To me, I think the really unique concept behind different worlds is that the “makers” of these worlds get to choose the boundaries of the environment (or lack of). Meaning, if we want to change the laws of physics to to allow for things like time warp drives or magic or floating houses, we can. This is especially interesting because it opens up an entirely new way of looking at crafting things. For example, if you look at games like Minecraft, there’s a lot of potential to build economies within the game. The game has it’s own set of rules for crafting different items that require more or less materials, more or less time, and are more or less valuable.

At the end of the day, what I’ve basically been talking about this entire time is really the vision the Wachowski siblings had in their movie “The Matrix” – minus the crazy evil killing machines. Call it crazy or call it far out there. But I actually really start to question it – how far off are we? I don’t envision a world where we’d plug devices into the back of our heads to immerse ourselves. However, I think the concept is definitely interesting and maybe they aren’t that far off from what we’ll be able to experience in the next 30-50 years. With the rate of innovation in virtual reality hardware and software, computing, and video game graphics, is it really that farfetched to think that something like “The Matrix” could happen?

Whose to say we’re not actually in on of many realities? Elon Musk said it best.

Virtual reality is quite transformative. You really feel like you’re there, and then when you come out of it, it feels like reality isn’t real.
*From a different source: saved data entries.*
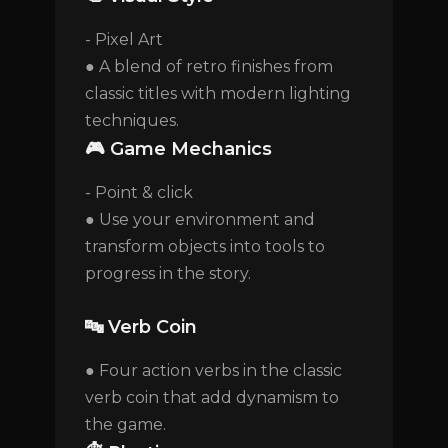
- Pixel Art
● A blend of retro finishes from
classic titles with modern lighting
techniques.
🎮 Game Mechanics
- Point & click
● Use your environment and
transform objects into tools to
progress in the story.
🔤 Verb Coin
● Four action verbs in the classic
verb coin that add dynamism to
the game.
I think we’ll see less physical movement in the future, as a result of virtual reality stuff, and as the technology improves it becomes, beyond a certain resolution, indistinguishable from reality. There are likely to be millions, maybe billions, of such simulations, so then, what are the odds that we’re actually in base reality? Isn’t it one in billions?

If there’s anything that physics can teach us about reality it’s that if you want to experience it different than your peers, all you need to do is just change your perspective.